Samstag, 15. März 2014

Bazen tarih tekerrürden ibarettir

Şartlar aynı olmasa bile aynı alışagelmis davranışlar tekrarlanıyor olduğu görülür. Birinci dünya savaşından sonra yeni bir devlet kuran Atatürk din adamlarının yetkisini sınırlamakla suçlanmışti. Oysa o zamanki din adamlarının ne yaptıkları söylenmezdi. Tarih bilgim yeterli olmadığı için sadece spekülasyon yapacağım. Bugünkü durumları gördükçe eski durumların da pek değişik olduğunu zannetmiyorum. Yanlız bu durumun incelenip açıklığa kavusturulmasinda fayda olduğu kanısındayım. Tarih bilgisi olanlara buradan çağrı yapıyorum. O zamanki durumu bugüne bakarak karsilastirin. Hangi benzerlikler vardı? O zaman da cemaatin gücü ne kadardı? Onların da yürürlükte olan devlete karşı örgütlenmeleri var miydi? Ancak bu sorular yanitlandiginda Atatürk'ün getirdiği bazı cemaatlare karşı olan sınırlamalar anlaşılabilir. Ancak o zaman Atatürk'ün din düşmanlığı ile suclanmasinin ne kadar doğru olduğu anlaşılabilir.
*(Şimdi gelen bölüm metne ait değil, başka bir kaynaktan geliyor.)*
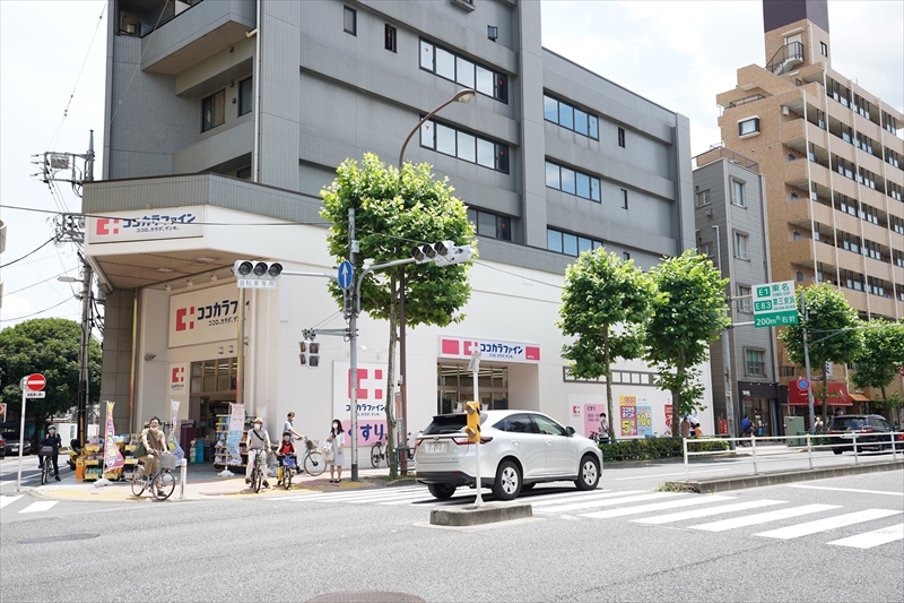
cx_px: 452
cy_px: 302
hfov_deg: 54.4
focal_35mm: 35
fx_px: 879
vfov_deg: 37.8
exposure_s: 1/400
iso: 100
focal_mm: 35
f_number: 4
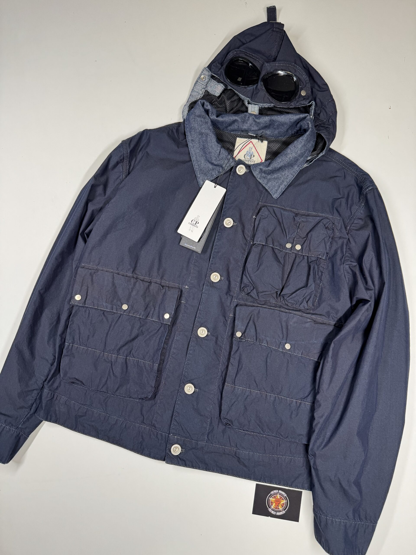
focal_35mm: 24
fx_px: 385
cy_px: 278
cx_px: 208
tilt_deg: -82.9
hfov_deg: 56.8
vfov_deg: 71.6
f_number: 1.78
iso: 100
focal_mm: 6.76
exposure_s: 1/100
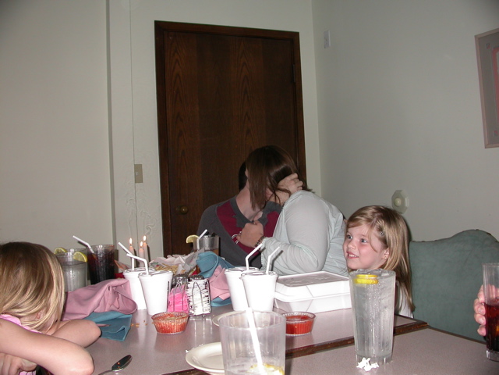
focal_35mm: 38
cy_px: 188
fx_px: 548
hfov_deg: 49.0
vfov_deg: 37.7
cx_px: 250
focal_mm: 7.85
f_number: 2.6
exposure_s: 1/60
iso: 100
Şu anda paralel devletten söz ediliyor. Cemaatin gücünden bahsediliyor. Hiç kimse fark etmeden tüm devlet kurumlarının içine sızdıklarından bahsediliyor. Görünüşte politik bir güce sahip olmamalarina rağmen kurumların işleyişini kendi lehine cevirebildiklerini Ergenekon ve Balyoz davalarında çok net şekilde görmek mümkündü. O zamanlar için çok kesin gözü ile bakılan delillerin sahte olduğu teker teker ortaya çıktı, aksi halde içerde yatanları şu anda çıkarmak imkansız olacaktı.

Yöntem açısından bakıldığında gizli bir örgütün gücü eline geçirmek istediği ama bunu demokratik yollardan değil, din kardeşliği altında yaptığını görmek mümkündür. Müritlerinin söylediklerini uygulayan, yürürlükteki yasaları kendi lehine çevirmesini bilen, polis teşkilatı ile de uygulatmayi sağlayan devlet içinde bir devlet. Bu nedenle paralel devlet denmesi çok yerinde bir tabirdir. Atatürk zamanında da aynı cemaatin kurucusu aynı yöntemlerle devlet kurumlarını işlemez hale getirip tüm gücü eline geçirmek mi istedi sorusu insanın aklından geçmiyor değil. Eğer bu sav doğru ise Atatürk'ün gereksiz yere din düşmanlığı ile suçlanması yanlıştır. O da bugün olduğu gibi devleti haksız yere ele geçirmek isteyenlerden temizlemiş olamaz mi? Bilmiyorum ama paralellik var.